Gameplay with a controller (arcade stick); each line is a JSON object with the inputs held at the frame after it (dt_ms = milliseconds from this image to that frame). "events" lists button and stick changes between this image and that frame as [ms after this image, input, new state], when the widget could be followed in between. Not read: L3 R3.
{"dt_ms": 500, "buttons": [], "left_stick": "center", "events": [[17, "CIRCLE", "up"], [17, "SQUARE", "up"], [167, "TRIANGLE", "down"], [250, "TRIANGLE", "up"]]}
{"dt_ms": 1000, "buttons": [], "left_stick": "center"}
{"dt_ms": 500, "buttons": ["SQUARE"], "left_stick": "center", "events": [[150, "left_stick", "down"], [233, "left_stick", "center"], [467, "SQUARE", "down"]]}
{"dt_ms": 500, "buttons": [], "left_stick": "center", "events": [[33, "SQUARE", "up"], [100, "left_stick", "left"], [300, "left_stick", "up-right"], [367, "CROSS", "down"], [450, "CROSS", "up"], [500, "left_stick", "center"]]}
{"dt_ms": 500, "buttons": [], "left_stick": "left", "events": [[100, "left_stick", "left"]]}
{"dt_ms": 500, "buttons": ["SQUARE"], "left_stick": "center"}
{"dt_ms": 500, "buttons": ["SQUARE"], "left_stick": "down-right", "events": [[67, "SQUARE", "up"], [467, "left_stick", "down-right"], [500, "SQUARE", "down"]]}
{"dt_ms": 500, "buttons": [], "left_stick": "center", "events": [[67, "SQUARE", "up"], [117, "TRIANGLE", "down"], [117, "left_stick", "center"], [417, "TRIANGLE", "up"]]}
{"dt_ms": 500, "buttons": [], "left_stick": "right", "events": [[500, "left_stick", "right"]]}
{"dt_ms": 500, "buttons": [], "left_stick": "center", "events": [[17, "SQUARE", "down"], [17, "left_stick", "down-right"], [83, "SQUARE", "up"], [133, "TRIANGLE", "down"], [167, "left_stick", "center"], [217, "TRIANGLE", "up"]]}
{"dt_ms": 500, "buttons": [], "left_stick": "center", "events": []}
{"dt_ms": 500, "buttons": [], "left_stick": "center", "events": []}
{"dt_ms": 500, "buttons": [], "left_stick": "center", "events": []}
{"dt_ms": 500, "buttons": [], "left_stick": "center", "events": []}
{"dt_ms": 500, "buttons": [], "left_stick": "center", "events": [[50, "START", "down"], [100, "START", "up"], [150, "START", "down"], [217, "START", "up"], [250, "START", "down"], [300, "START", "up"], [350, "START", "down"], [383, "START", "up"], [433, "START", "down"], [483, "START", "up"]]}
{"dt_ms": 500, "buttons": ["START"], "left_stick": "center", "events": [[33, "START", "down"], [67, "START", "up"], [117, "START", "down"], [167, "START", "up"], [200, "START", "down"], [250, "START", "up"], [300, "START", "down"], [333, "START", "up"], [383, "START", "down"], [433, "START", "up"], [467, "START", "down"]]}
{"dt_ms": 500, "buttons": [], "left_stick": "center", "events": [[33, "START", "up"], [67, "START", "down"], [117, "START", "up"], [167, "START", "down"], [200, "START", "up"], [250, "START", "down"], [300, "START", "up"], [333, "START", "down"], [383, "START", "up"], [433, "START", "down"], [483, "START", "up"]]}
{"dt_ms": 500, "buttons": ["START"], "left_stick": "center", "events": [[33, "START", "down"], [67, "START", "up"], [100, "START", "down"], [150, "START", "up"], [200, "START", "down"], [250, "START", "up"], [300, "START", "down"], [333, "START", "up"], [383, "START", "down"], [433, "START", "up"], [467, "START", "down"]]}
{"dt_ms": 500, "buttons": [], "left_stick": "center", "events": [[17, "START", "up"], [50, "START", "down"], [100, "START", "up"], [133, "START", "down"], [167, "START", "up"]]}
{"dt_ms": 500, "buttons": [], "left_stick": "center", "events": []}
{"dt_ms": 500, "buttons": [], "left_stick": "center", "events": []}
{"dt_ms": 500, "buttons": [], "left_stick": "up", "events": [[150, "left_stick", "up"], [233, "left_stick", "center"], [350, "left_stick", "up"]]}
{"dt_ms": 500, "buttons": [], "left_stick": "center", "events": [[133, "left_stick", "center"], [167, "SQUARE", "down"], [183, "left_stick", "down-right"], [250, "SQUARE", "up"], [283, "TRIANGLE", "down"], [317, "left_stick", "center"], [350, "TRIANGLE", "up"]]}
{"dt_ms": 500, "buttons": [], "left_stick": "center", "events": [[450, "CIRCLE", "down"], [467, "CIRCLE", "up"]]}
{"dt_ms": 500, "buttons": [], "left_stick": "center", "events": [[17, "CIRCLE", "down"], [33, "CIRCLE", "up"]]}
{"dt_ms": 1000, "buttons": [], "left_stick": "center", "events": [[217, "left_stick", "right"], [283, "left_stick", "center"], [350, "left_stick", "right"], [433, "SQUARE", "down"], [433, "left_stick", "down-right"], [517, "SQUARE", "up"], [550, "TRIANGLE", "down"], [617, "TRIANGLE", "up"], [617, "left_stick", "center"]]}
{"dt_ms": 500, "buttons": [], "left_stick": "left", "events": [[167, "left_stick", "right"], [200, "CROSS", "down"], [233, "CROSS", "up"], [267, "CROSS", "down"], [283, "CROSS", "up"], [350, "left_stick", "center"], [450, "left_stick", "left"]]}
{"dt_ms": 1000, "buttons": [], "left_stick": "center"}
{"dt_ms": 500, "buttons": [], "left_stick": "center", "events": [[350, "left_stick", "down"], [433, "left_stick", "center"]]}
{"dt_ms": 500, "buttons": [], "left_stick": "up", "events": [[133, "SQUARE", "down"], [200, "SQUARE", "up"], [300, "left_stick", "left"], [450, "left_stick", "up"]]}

========================================

Exercise brief: An unaltered copy of the listing above must form the answer.

Exercise output:
Gameplay with a controller (arcade stick); each line is a JSON object with the inputs held at the frame after it (dt_ms = milliseconds from this image to that frame). "events" lists button and stick changes between this image and that frame as [ms after this image, input, new state], when the widget could be followed in between. Not read: L3 R3.
{"dt_ms": 500, "buttons": [], "left_stick": "center", "events": [[17, "CIRCLE", "up"], [17, "SQUARE", "up"], [167, "TRIANGLE", "down"], [250, "TRIANGLE", "up"]]}
{"dt_ms": 1000, "buttons": [], "left_stick": "center"}
{"dt_ms": 500, "buttons": ["SQUARE"], "left_stick": "center", "events": [[150, "left_stick", "down"], [233, "left_stick", "center"], [467, "SQUARE", "down"]]}
{"dt_ms": 500, "buttons": [], "left_stick": "center", "events": [[33, "SQUARE", "up"], [100, "left_stick", "left"], [300, "left_stick", "up-right"], [367, "CROSS", "down"], [450, "CROSS", "up"], [500, "left_stick", "center"]]}
{"dt_ms": 500, "buttons": [], "left_stick": "left", "events": [[100, "left_stick", "left"]]}
{"dt_ms": 500, "buttons": ["SQUARE"], "left_stick": "center"}
{"dt_ms": 500, "buttons": ["SQUARE"], "left_stick": "down-right", "events": [[67, "SQUARE", "up"], [467, "left_stick", "down-right"], [500, "SQUARE", "down"]]}
{"dt_ms": 500, "buttons": [], "left_stick": "center", "events": [[67, "SQUARE", "up"], [117, "TRIANGLE", "down"], [117, "left_stick", "center"], [417, "TRIANGLE", "up"]]}
{"dt_ms": 500, "buttons": [], "left_stick": "right", "events": [[500, "left_stick", "right"]]}
{"dt_ms": 500, "buttons": [], "left_stick": "center", "events": [[17, "SQUARE", "down"], [17, "left_stick", "down-right"], [83, "SQUARE", "up"], [133, "TRIANGLE", "down"], [167, "left_stick", "center"], [217, "TRIANGLE", "up"]]}
{"dt_ms": 500, "buttons": [], "left_stick": "center", "events": []}
{"dt_ms": 500, "buttons": [], "left_stick": "center", "events": []}
{"dt_ms": 500, "buttons": [], "left_stick": "center", "events": []}
{"dt_ms": 500, "buttons": [], "left_stick": "center", "events": []}
{"dt_ms": 500, "buttons": [], "left_stick": "center", "events": [[50, "START", "down"], [100, "START", "up"], [150, "START", "down"], [217, "START", "up"], [250, "START", "down"], [300, "START", "up"], [350, "START", "down"], [383, "START", "up"], [433, "START", "down"], [483, "START", "up"]]}
{"dt_ms": 500, "buttons": ["START"], "left_stick": "center", "events": [[33, "START", "down"], [67, "START", "up"], [117, "START", "down"], [167, "START", "up"], [200, "START", "down"], [250, "START", "up"], [300, "START", "down"], [333, "START", "up"], [383, "START", "down"], [433, "START", "up"], [467, "START", "down"]]}
{"dt_ms": 500, "buttons": [], "left_stick": "center", "events": [[33, "START", "up"], [67, "START", "down"], [117, "START", "up"], [167, "START", "down"], [200, "START", "up"], [250, "START", "down"], [300, "START", "up"], [333, "START", "down"], [383, "START", "up"], [433, "START", "down"], [483, "START", "up"]]}
{"dt_ms": 500, "buttons": ["START"], "left_stick": "center", "events": [[33, "START", "down"], [67, "START", "up"], [100, "START", "down"], [150, "START", "up"], [200, "START", "down"], [250, "START", "up"], [300, "START", "down"], [333, "START", "up"], [383, "START", "down"], [433, "START", "up"], [467, "START", "down"]]}
{"dt_ms": 500, "buttons": [], "left_stick": "center", "events": [[17, "START", "up"], [50, "START", "down"], [100, "START", "up"], [133, "START", "down"], [167, "START", "up"]]}
{"dt_ms": 500, "buttons": [], "left_stick": "center", "events": []}
{"dt_ms": 500, "buttons": [], "left_stick": "center", "events": []}
{"dt_ms": 500, "buttons": [], "left_stick": "up", "events": [[150, "left_stick", "up"], [233, "left_stick", "center"], [350, "left_stick", "up"]]}
{"dt_ms": 500, "buttons": [], "left_stick": "center", "events": [[133, "left_stick", "center"], [167, "SQUARE", "down"], [183, "left_stick", "down-right"], [250, "SQUARE", "up"], [283, "TRIANGLE", "down"], [317, "left_stick", "center"], [350, "TRIANGLE", "up"]]}
{"dt_ms": 500, "buttons": [], "left_stick": "center", "events": [[450, "CIRCLE", "down"], [467, "CIRCLE", "up"]]}
{"dt_ms": 500, "buttons": [], "left_stick": "center", "events": [[17, "CIRCLE", "down"], [33, "CIRCLE", "up"]]}
{"dt_ms": 1000, "buttons": [], "left_stick": "center", "events": [[217, "left_stick", "right"], [283, "left_stick", "center"], [350, "left_stick", "right"], [433, "SQUARE", "down"], [433, "left_stick", "down-right"], [517, "SQUARE", "up"], [550, "TRIANGLE", "down"], [617, "TRIANGLE", "up"], [617, "left_stick", "center"]]}
{"dt_ms": 500, "buttons": [], "left_stick": "left", "events": [[167, "left_stick", "right"], [200, "CROSS", "down"], [233, "CROSS", "up"], [267, "CROSS", "down"], [283, "CROSS", "up"], [350, "left_stick", "center"], [450, "left_stick", "left"]]}
{"dt_ms": 1000, "buttons": [], "left_stick": "center"}
{"dt_ms": 500, "buttons": [], "left_stick": "center", "events": [[350, "left_stick", "down"], [433, "left_stick", "center"]]}
{"dt_ms": 500, "buttons": [], "left_stick": "up", "events": [[133, "SQUARE", "down"], [200, "SQUARE", "up"], [300, "left_stick", "left"], [450, "left_stick", "up"]]}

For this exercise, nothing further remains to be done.